A arte utilizada em “MALDICIÓN” mostra Rosalía andando sobre um fio de ouro, com uma balança em cada lado e em seu peito, uma espada. A arte é claramente uma referência a carta da justiça no Tarô, elemento místico citado no início do texto.
No baralho, a carta da justiça é a representação do carma em nossas vidas, pois tudo aquilo que decidirmos ou agirmos em nossas vidas nos trará as consequências futuras. A descrição corrobora, já que a letra deixa bem claro que a mulher precisa encontrar uma saída desse relacionamento tóxico e conturbado, nem que seja matando ou morrendo, representando aqui o extremo da mulher, o extremo das duas balanças, viver ou morrer?
O áudio de “MALDICIÓN” da a entender que durante a última briga do casal um deles é ferido gravemente, som retratado pelo som de uma espada cortando algo e em seguida o sangue caindo ao chão.
CAPÍTULO 11: Poder
Rosalía nos entrega o último ato de seu disco, o ato onde finalmente a esposa se liberta de seu relacionamento abusivo. Aqui a história convida ao telespectador a imaginar como a mulher se livrou de seu casamento, ainda que o capítulo de “Cordura”, mencione entre linhas que a única saída desta ligação conturbada era a morte, seja a da persona ou do marido.

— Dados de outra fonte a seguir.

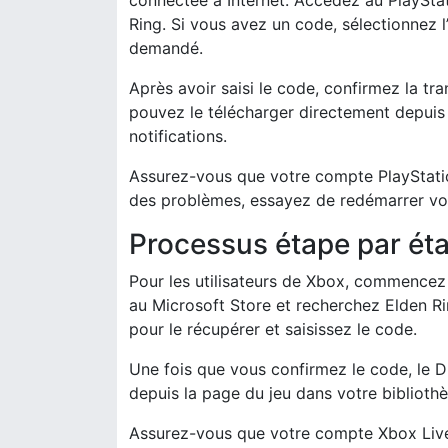
connectée à Internet. Accédez au PlayStat
Ring. Si vous avez un code, sélectionnez l
demandé.
Après avoir saisi le code, confirmez la tr
pouvez le télécharger directement depuis 
notifications.
Assurez-vous que votre compte PlayStation
des problèmes, essayez de redémarrer votr
Processus étape par éta
Pour les utilisateurs de Xbox, commencez 
au Microsoft Store et recherchez Elden Ri
pour le récupérer et saisissez le code.
Une fois que vous confirmez le code, le 
depuis la page du jeu dans votre bibliothè
Assurez-vous que votre compte Xbox Live e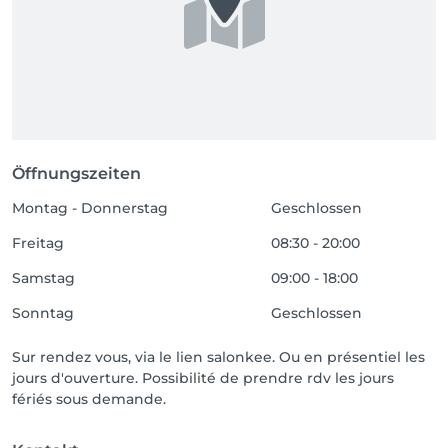
Öffnungszeiten
Montag - Donnerstag
Geschlossen
Freitag
08:30 - 20:00
Samstag
09:00 - 18:00
Sonntag
Geschlossen
Sur rendez vous, via le lien salonkee. Ou en présentiel les
jours d'ouverture. Possibilité de prendre rdv les jours
fériés sous demande.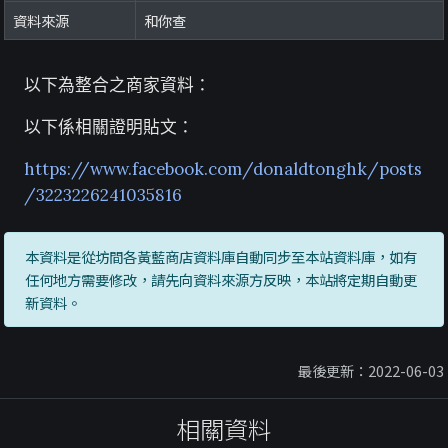
資料來源
和你查
以下為整合之商家資料：
以下係相關證明貼文：
https://www.facebook.com/donaldtonghk/posts
/3223226241035816
本資料是從坊間各黃藍商店資料庫自動同步至本站資料庫，如有
任何地方需要修改，請先向資料來源方反映，本站將定期自動更
新資料。
最後更新：2022-06-03
相關資料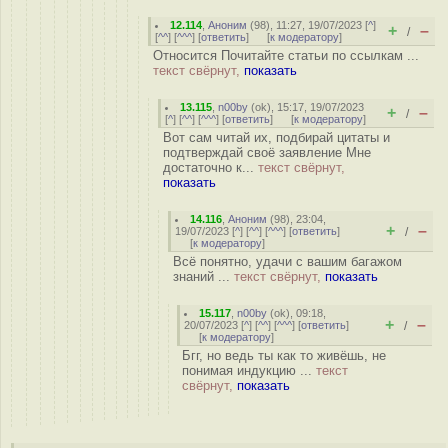
12.114
,
Аноним
(
98
), 11:27, 19/07/2023 [
^
]
+
–
/
[
^^
] [
^^^
] [
ответить
]
[
к модератору
]
Относится Почитайте статьи по ссылкам ...
текст свёрнут,
показать
13.115
,
n00by
(
ok
), 15:17, 19/07/2023
+
–
/
[
^
] [
^^
] [
^^^
] [
ответить
]
[
к модератору
]
Вот сам читай их, подбирай цитаты и
подтверждай своё заявление Мне
достаточно к...
текст свёрнут,
показать
14.116
,
Аноним
(
98
), 23:04,
+
–
19/07/2023 [
^
] [
^^
] [
^^^
] [
ответить
]
/
[
к модератору
]
Всё понятно, удачи с вашим багажом
знаний ...
текст свёрнут,
показать
15.117
,
n00by
(
ok
), 09:18,
+
–
20/07/2023 [
^
] [
^^
] [
^^^
] [
ответить
]
/
[
к модератору
]
Бгг, но ведь ты как то живёшь, не
понимая индукцию ...
текст
свёрнут,
показать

“A Ningún Hombre” é de longe a faixa mais forte do projeto, sendo interpretada toda em acapella e de forma lírica, Rosalía recita que a persona por fim está livre novamente e como forma de jamais esquecer todo o sofrimento que passou, tatuaria as iniciais de seu algoz, para que seja lembrado por toda vida o que ele fez com ela enquanto casal.
“Vou tatuar na minha pele sua inicial, porque é a minha. Para me lembrar para sempre e lembrá-lo por toda a vida, o que você fez comigo um dia, o que você fez comigo um dia. “
“El Mal Querer” conta não só a história de uma mulher sofrida e humilhada por seu relacionamento, mas também retrata a realidade de diversas pessoas que sofrem diariamente com abusos e repressões, sejam elas por relacionamentos amorosos ou familiares.
Acima de tudo, a persona mostra a sua plateia que é possível ainda reafirmar como alguém que merece respeito e que merece ser livre, mesmo que isso lhe cause cicatrizes profundas.
O segundo álbum de Rosalía foi inteiramente composto pela artista, além de atuar também na produção das faixas e percussão de instrumentos em outras. A estética visual também foi toda imaginada pela musicista, o que faz o “El Mal Querer” ser o álbum artístico mais coeso e verdadeiro dos últimos 10 anos.
Já ouviram a palavra de Rosalía hoje?